Lawrow teilte auch gegen die Organisation für Sicherheit und Zusammenarbeit in Europa (OSZE) aus und kritisierte insbesondere deren Beobachter im Osten der Ukraine als parteiisch. «Geist und Wortlaut der OSZE-Charta sind zerstört», sagte er. Zuvor hatte Polen dem russischen Minister die Einreise zu einem OSZE-Treffen in Lodz verwehrt.

Bundesaußenministerin Annalena Baerbock konterte Lawrows Vorwürfe. Das russische Regime habe bei Beginn seines Angriffskriegs gegen die Ukraine möglicherweise nicht nur gehofft, dass es Kiew in wenigen Tagen einnehmen könne, sondern auch, dass die OSZE «auseinanderfliegen» werde, sagte sie.
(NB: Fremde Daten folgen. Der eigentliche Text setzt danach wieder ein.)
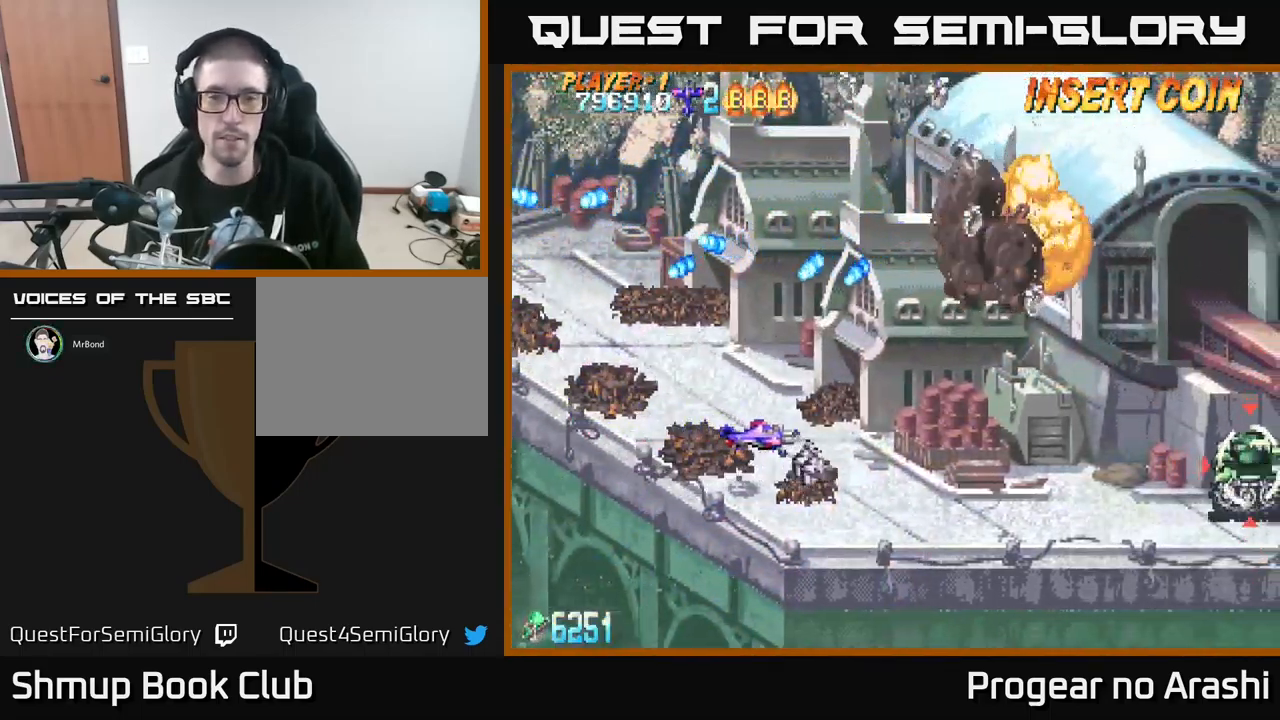
{"buttons": [], "left_stick": "center", "events": [[300, "DPAD_DOWN", "up"], [483, "DPAD_RIGHT", "up"]]}
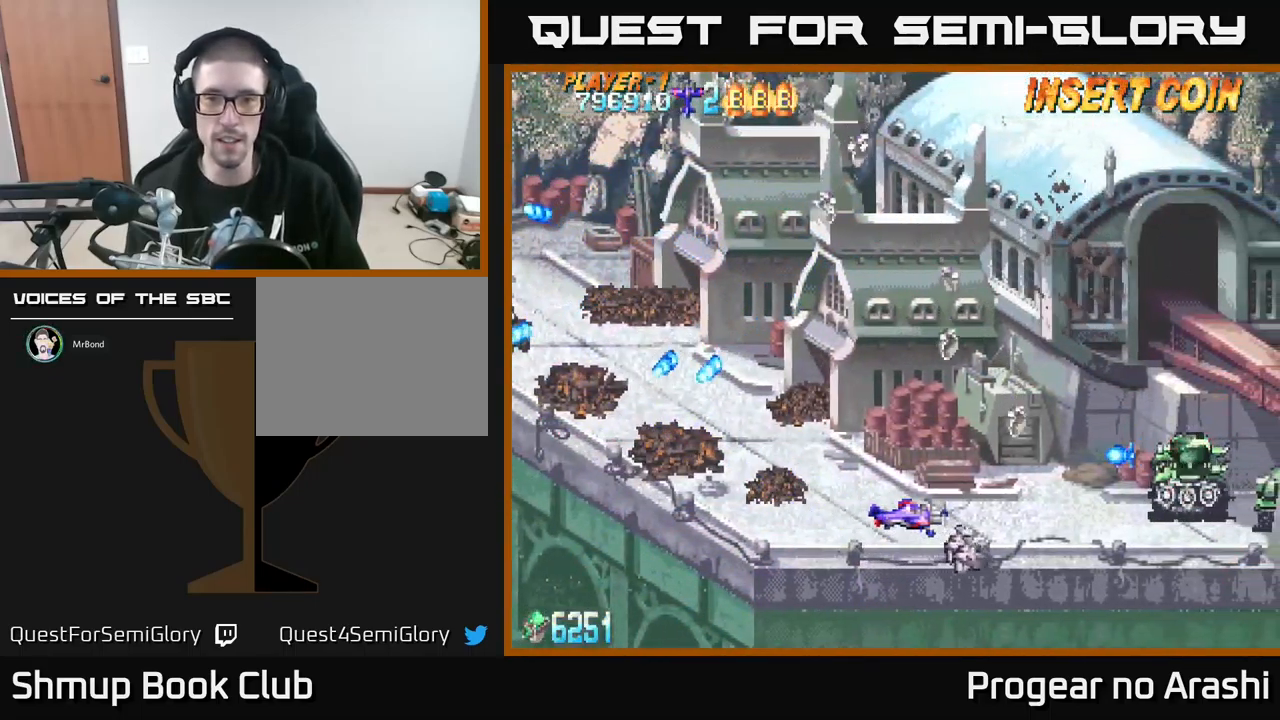
{"buttons": ["X", "DPAD_UP", "DPAD_LEFT"], "left_stick": "center", "events": [[83, "X", "down"], [267, "DPAD_LEFT", "down"], [450, "DPAD_UP", "down"]]}
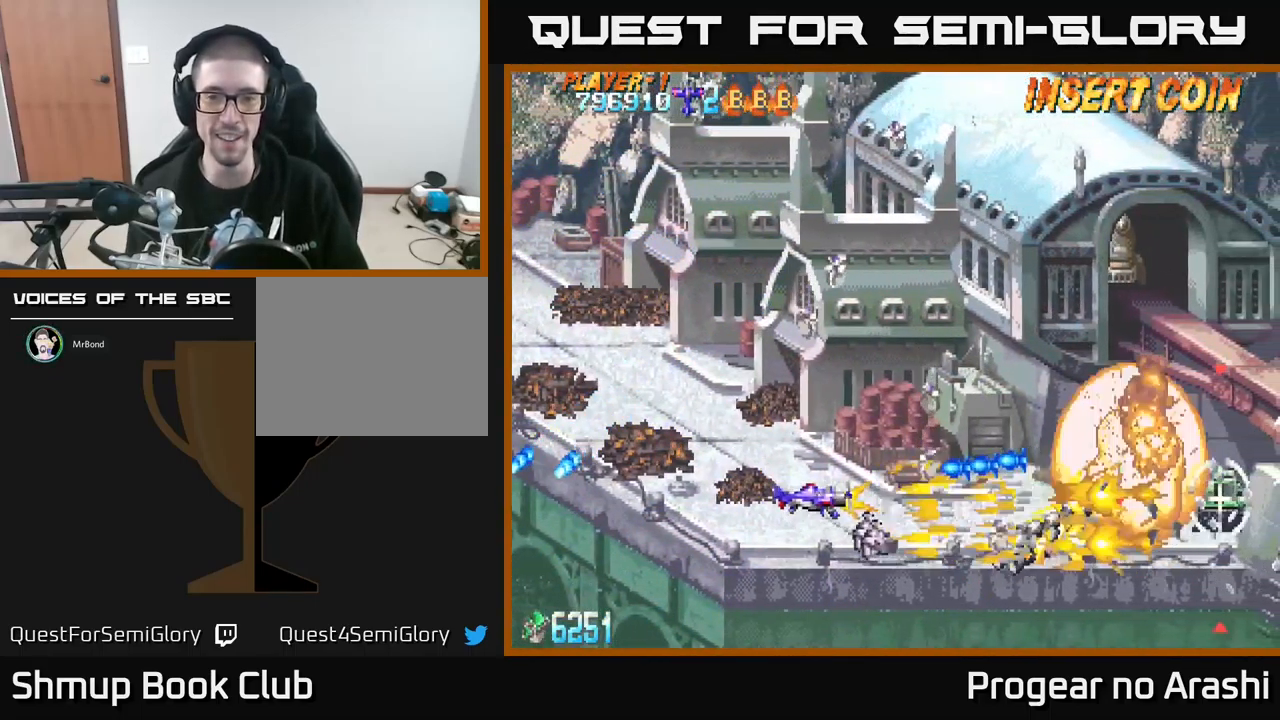
{"buttons": ["A", "DPAD_UP"], "left_stick": "center", "events": [[100, "A", "down"], [133, "X", "up"], [267, "DPAD_LEFT", "up"]]}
Dies sei jedoch ein großer Irrtum gewesen.

Ukraine sieht «Raketenpause»

Nach den russischen Raketenangriffen auf die ukrainische Energieinfrastruktur wurden in den vergangenen Wochen Millionen Ukrainer von der Strom- und Wärmeversorgung sowie teilweise auch von der Wasserversorgung abgeschnitten. Zugleich wurden durch Einschläge russischer Raketen in ukrainischen Städten Dutzende Menschen getötet.

Am Mittwoch sagte Präsident Selenskyj, es seien trotz aller Bemühungen um schnelle Reparaturen immer noch sechs Millionen Ukrainer ohne Strom. «Die Situation in der Hauptstadt sowie in den Gebieten Winnyzja, Lemberg, Odessa, Chmelnyzkyj und Tscherkassy bleibt sehr schwierig.»

Nach ukrainischer Einschätzung legt Russland derzeit eine «Raketenpause» ein, um neue massierte Angriffe vorzubereiten. Zum einen überprüfe die russische Seite, welche Ziele anzugreifen seien, zum anderen werde die Wirkung bisheriger Angriffe ausgewertet, sagte Vadim Skibizki, ein Vertreter des ukrainischen Militärgeheimdienstes. Darüber hinaus würden neue Raketen auf einen Einsatz vorbereitet. «Das braucht Zeit.»